Triclosan, an antimicrobial agent in Colgate Total, has been found to be particularly effective against plaque, but it has also been linked to hormonal changes in animals and may be contributing to the development of antibiotic resistance.
According to the American Dental Association, at least part of the anti-plaque effect comes simply from the mechanical action of brushing and the cleaning power of toothpastes that contain mild abrasives.
What about mouthwash?
Likewise, some mouthwashes contain ingredients that kill bacteria, inhibit plaque formation, and thus help protect against gingivitis. If you have periodontal disease, your dentist may prescribe a rinse with chlorhexidine (such as Peridex or Perioguard), which is most effective against plaque.
“I don’t recommend using chlorhexidine long term, however,” cautions Mazen Natour, D.M.D., a Manhattan-based prosthodontist and a clinical professor at New York University College of Dentistry. “We typically prescribe chlorhexidine mouth rinses for one week prior to dental implant surgery and two weeks after. If you use them for longer than that, you may stain your teeth permanently.” Chlorhexidine can also temporarily impair tastebuds.

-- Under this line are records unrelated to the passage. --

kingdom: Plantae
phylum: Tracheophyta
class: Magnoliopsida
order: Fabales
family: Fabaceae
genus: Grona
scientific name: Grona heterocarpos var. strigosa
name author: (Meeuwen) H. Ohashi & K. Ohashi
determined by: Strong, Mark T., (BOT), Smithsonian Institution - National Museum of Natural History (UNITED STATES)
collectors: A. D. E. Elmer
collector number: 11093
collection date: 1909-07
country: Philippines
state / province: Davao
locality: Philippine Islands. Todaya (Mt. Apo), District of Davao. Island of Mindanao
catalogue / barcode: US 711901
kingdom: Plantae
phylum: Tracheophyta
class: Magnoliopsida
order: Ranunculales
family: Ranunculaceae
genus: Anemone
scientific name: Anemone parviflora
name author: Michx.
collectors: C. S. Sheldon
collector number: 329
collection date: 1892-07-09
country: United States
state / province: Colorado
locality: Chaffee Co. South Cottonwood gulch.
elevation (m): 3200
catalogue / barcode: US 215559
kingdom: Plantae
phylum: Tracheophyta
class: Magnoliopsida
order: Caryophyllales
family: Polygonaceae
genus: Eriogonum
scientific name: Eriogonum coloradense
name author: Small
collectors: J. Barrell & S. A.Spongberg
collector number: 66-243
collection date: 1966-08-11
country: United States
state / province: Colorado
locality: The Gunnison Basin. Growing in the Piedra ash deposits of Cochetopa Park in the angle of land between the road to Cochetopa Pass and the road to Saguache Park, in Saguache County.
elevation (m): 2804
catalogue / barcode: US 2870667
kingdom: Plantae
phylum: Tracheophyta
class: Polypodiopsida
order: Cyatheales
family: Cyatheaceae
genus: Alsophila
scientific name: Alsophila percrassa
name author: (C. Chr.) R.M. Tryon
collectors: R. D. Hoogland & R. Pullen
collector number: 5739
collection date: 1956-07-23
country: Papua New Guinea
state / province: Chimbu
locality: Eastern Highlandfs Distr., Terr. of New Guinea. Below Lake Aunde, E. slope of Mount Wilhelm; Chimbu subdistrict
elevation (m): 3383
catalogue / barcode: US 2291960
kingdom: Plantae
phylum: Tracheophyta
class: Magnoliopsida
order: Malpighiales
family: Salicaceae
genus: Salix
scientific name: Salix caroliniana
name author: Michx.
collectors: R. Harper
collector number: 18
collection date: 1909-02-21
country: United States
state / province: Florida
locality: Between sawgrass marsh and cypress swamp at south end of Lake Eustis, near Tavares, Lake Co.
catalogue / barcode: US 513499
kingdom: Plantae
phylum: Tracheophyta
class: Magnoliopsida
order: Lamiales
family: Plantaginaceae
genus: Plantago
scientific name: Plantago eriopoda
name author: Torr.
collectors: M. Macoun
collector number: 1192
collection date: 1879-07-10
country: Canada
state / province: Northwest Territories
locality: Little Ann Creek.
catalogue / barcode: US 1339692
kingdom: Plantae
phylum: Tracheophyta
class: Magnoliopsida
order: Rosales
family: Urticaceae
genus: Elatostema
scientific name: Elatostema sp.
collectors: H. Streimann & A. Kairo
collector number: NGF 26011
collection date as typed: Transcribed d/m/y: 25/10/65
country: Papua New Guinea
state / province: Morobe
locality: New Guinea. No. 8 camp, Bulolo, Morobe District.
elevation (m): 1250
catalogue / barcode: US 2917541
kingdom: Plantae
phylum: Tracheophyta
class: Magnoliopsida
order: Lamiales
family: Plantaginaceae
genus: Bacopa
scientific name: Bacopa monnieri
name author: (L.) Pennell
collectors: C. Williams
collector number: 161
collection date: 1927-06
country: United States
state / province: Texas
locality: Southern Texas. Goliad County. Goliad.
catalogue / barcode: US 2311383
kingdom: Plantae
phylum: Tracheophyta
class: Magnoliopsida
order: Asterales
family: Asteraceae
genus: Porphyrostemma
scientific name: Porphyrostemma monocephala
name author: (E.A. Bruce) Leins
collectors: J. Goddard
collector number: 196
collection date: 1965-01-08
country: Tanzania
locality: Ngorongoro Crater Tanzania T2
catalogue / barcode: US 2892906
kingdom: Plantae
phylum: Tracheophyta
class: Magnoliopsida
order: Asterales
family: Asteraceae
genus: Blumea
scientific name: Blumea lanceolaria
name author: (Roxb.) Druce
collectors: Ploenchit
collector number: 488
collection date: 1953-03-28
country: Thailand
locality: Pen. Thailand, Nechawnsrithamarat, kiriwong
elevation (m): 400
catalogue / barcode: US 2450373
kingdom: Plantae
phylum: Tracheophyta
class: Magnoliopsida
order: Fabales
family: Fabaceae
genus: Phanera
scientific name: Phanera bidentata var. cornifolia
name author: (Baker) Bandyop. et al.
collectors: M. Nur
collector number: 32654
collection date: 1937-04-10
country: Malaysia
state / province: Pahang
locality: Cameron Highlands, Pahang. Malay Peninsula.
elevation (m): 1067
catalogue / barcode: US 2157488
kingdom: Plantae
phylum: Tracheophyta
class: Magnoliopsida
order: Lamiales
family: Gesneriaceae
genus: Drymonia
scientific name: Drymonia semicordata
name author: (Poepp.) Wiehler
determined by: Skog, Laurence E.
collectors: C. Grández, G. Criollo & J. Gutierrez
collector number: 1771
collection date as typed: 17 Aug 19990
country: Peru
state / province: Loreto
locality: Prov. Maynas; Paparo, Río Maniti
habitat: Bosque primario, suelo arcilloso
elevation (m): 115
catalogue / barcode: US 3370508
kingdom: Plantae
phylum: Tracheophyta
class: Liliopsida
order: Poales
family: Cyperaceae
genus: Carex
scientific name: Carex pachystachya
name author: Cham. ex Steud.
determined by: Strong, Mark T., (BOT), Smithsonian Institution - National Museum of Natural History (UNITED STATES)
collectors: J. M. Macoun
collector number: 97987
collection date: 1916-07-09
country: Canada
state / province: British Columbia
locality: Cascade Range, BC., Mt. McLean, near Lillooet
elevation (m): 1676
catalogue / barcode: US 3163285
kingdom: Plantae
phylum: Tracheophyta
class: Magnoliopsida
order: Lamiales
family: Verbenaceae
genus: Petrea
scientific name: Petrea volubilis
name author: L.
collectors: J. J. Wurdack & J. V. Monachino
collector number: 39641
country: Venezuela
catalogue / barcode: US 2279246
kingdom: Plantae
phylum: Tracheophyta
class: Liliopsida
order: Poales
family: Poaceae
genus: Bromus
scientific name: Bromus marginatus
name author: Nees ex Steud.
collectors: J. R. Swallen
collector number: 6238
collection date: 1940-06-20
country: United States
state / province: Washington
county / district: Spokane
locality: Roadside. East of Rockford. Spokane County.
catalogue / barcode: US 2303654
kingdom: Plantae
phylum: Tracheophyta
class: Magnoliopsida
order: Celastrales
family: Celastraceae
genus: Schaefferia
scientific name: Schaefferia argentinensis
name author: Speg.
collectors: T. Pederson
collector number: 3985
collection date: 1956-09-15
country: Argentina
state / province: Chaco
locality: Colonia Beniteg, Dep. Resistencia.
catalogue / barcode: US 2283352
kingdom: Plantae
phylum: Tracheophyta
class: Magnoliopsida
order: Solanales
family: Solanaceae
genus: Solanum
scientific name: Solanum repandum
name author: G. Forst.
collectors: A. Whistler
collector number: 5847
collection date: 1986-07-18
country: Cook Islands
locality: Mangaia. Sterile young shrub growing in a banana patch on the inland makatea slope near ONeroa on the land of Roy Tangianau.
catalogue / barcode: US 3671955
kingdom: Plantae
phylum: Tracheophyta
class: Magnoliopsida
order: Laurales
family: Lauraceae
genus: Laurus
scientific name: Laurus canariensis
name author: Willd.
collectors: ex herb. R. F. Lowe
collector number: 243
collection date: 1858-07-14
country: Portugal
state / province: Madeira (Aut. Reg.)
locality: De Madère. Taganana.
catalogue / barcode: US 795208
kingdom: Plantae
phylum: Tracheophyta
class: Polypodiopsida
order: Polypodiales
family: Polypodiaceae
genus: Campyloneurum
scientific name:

If you have a lot of plaque buildup or gum inflammation between cleanings, your dentist may recommend an over-the-counter rinse. Crest Pro-Health Multiprotection CPC Antigingivitis/Antiplaque Mouthwash and Colgate Total Gum Health both contain cetylpyridinium chloride 0.075 percent, a safe alternative to chlorhexidine.
The bottom line
Whether you choose to use over-the-counter products to try and prevent gingivitis or not — and Natour says those OTC products can be used on a regular basis — the game changes if your gums should bleed. In that case, you should always see a dentist as soon as possible.
“Bleeding gums indicate you have inflammation in your mouth, and it may not be because of gingivitis,” he says. “It could be caused by periodontitis [gum infection]. By using a toothpaste or a rinse instead of seeing a dentist, the problem could become more severe.” In fact, you could lose a tooth, he warns.